• [Records for this task]

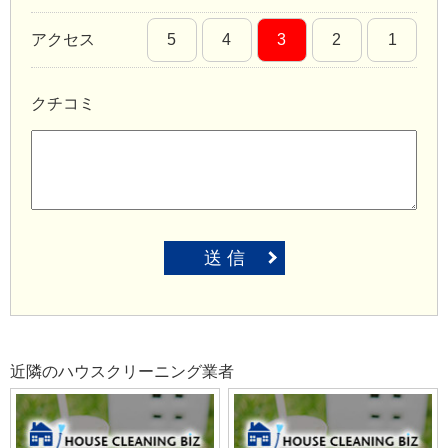
アクセス
5
4
3
2
1
クチコミ
送 信
近隣のハウスクリーニング業者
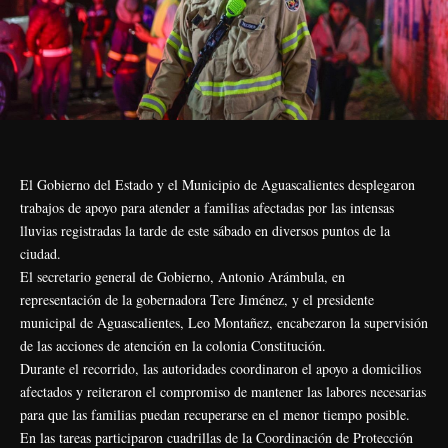
El Gobierno del Estado y el Municipio de Aguascalientes desplegaron
trabajos de apoyo para atender a familias afectadas por las intensas
lluvias registradas la tarde de este sábado en diversos puntos de la
ciudad.
El secretario general de Gobierno, Antonio Arámbula, en
representación de la gobernadora Tere Jiménez, y el presidente
municipal de Aguascalientes, Leo Montañez, encabezaron la supervisión
de las acciones de atención en la colonia Constitución.
Durante el recorrido, las autoridades coordinaron el apoyo a domicilios
afectados y reiteraron el compromiso de mantener las labores necesarias
para que las familias puedan recuperarse en el menor tiempo posible.
En las tareas participaron cuadrillas de la Coordinación de Protección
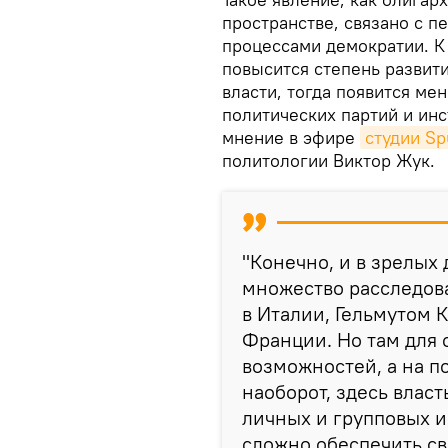
пространстве, связано с 
процессами демократии. К
повысится степень развити
власти, тогда появится м
политических партий и инс
мнение в эфире
студии Sp
политологии Виктор Жук.
"Конечно, и в зрелых
множество расследов
в Италии, Гельмутом 
Франции. Но там для
возможностей, а на п
наоборот, здесь влас
личных и групповых ин
сложно обеспечить с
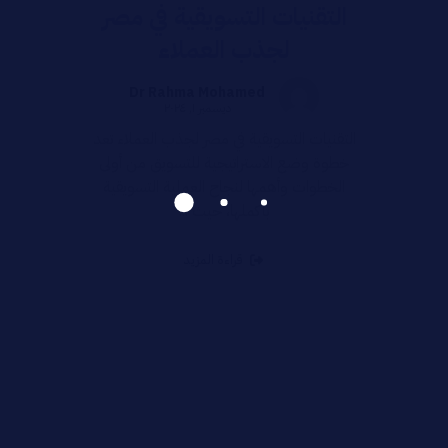
التقنيات التسويقية في مصر
لجذب العملاء
Dr Rahma Mohamed
ديسمبر ١, ٢٠٢٤
التقنيات التسويقية في مصر لجذب العملاء تعد
خطوة وضع الاستراتيجية للتسويق من أولى
الخطوات وأهمها لنجاح العملية التسويقية
بأكملها، حيث ...
قراءة المزيد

• [Work request]
Here the job is to set down exactly the lines of the material above that fall between the one with "lluvias registradas la" and the one with "de las acciones", inclusive, and nothing beyond them.

• [Exercise result]
lluvias registradas la tarde de este sábado en diversos puntos de la
ciudad.
El secretario general de Gobierno, Antonio Arámbula, en
representación de la gobernadora Tere Jiménez, y el presidente
municipal de Aguascalientes, Leo Montañez, encabezaron la supervisión
de las acciones de atención en la colonia Constitución.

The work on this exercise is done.